- _Documento di partenza_:
· · · · ·
Posso offrire un piccolo contributo per strutturare il cervello a pensare in termini più corretti e adatti a interpretare la realtà? Bisogna incominciare a chiamare le cose con le parole corrette e a guardare in modo analitico e documentato i rapporti causa-effetto. Se si continua ad utilizzare la parola “crisi” invece che “declino”, implicitamente si fa riferimento a qualcosa che dura qualche anno e poi si risolleva (la crisi del ’29 è rientrata in circa 4 anni); l’Italia è invece in declino strutturale perché sono venute meno le ragioni di competitività internazionale e di ricorso all’aumento del debito pubblico che hanno spinto la nostra crescita fino a 20 anni fa. Se si continua a dire “bisogna tornare a crescere” significa voler dimenticare che il PIL pro-capite non cresce da 15 anni; sarebbe magari più giusto dire “inventarsi dei nuovi meccanismi di crescita”, cosa notoriamente più difficile che attendere pazientemente un rimbalzo naturale. I declini strutturali sono impossibili da correggere senza rivoluzioni o guerre.
· · · · ·
- _Cosa fare_:
Rispondi a queste domande sul testo dedicato al declino dell'Italia:
1. In quanto tempo è rientrata la crisi del '29?
2. Da quanti anni il PIL pro-capite non cresce?
3. Fino a quanti anni fa la competitività internazionale e l'aumento del debito pubblico hanno spinto la crescita italiana?
Le voci provengono da un'altra fonte.
· · · · ·
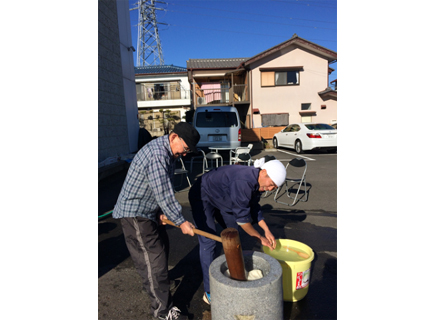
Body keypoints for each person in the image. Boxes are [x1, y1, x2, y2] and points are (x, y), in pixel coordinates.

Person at [112, 122, 200, 320]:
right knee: (154, 262)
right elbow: (164, 192)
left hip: (149, 210)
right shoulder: (158, 154)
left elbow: (161, 187)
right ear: (174, 137)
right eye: (185, 149)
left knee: (162, 249)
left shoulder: (170, 153)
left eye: (188, 151)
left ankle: (160, 288)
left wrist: (161, 213)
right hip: (135, 212)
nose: (185, 154)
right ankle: (162, 312)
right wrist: (180, 221)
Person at [188, 158, 287, 305]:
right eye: (271, 184)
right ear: (264, 172)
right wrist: (260, 237)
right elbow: (243, 220)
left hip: (222, 197)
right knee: (209, 242)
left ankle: (234, 268)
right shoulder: (244, 182)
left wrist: (267, 230)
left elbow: (254, 207)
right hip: (202, 195)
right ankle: (209, 292)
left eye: (275, 187)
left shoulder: (257, 182)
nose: (271, 189)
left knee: (233, 232)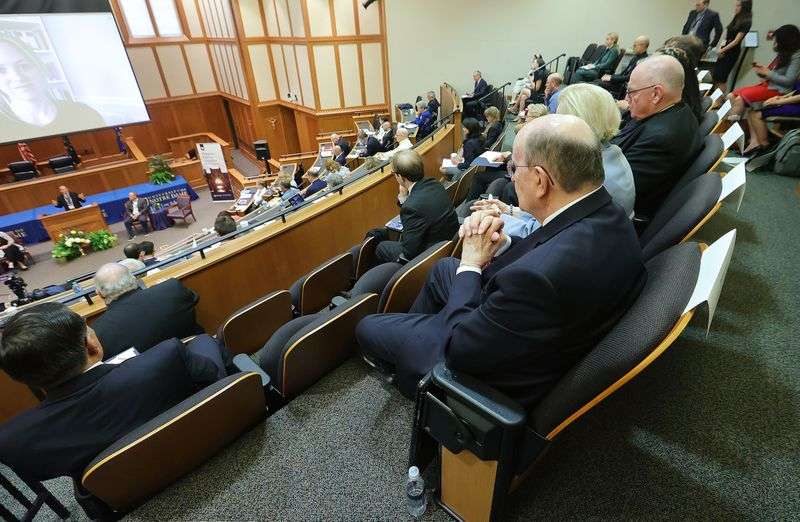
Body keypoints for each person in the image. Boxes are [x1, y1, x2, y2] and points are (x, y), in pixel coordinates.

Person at [356, 114, 646, 402]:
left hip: (479, 354)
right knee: (444, 267)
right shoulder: (608, 212)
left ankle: (424, 367)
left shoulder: (536, 278)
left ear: (540, 181)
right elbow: (547, 244)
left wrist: (470, 262)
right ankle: (416, 350)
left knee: (367, 326)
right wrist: (504, 243)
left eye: (514, 167)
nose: (511, 175)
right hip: (526, 323)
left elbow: (460, 347)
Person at [0, 302, 225, 484]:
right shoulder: (166, 357)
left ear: (20, 377)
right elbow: (212, 375)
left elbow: (39, 472)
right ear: (91, 346)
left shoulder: (14, 440)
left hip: (128, 493)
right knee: (204, 341)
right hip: (209, 446)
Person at [473, 83, 637, 236]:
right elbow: (551, 218)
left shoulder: (589, 173)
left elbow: (542, 233)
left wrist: (495, 218)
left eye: (558, 117)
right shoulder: (613, 153)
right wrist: (509, 211)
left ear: (576, 123)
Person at [612, 55, 702, 220]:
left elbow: (610, 190)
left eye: (631, 92)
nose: (626, 98)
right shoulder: (679, 111)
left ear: (656, 94)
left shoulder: (661, 139)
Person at [362, 150, 458, 265]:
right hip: (447, 242)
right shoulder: (435, 184)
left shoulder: (411, 207)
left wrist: (404, 201)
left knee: (381, 246)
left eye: (394, 173)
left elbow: (408, 251)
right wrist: (403, 198)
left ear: (400, 176)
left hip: (430, 256)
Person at [91, 263, 205, 359]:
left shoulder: (98, 331)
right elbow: (194, 298)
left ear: (100, 294)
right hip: (203, 355)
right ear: (134, 279)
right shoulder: (171, 288)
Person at [0, 38, 105, 143]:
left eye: (24, 66)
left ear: (40, 68)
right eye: (2, 70)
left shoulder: (84, 113)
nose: (18, 77)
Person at [729, 24, 800, 124]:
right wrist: (762, 72)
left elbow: (789, 81)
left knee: (740, 99)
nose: (775, 43)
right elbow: (773, 73)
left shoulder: (796, 55)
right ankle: (734, 128)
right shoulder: (784, 53)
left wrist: (768, 73)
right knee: (731, 96)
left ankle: (730, 131)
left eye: (777, 40)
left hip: (780, 90)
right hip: (769, 85)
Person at [744, 82, 800, 155]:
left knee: (756, 114)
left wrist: (779, 101)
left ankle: (765, 147)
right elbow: (797, 91)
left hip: (797, 106)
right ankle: (755, 143)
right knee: (751, 111)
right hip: (794, 102)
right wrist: (783, 97)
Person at [711, 0, 752, 94]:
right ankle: (715, 100)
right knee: (716, 76)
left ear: (744, 7)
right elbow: (727, 36)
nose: (736, 8)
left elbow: (736, 41)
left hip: (731, 52)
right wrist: (720, 48)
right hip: (724, 49)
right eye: (736, 5)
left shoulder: (747, 22)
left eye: (738, 6)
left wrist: (721, 50)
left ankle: (719, 102)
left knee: (721, 78)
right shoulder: (737, 18)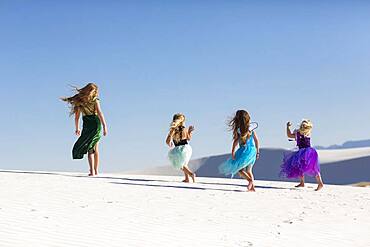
· · · · ·
- _Risposta_:
1. In circa 4 anni.
2. Da 15 anni.
3. Fino a 20 anni fa.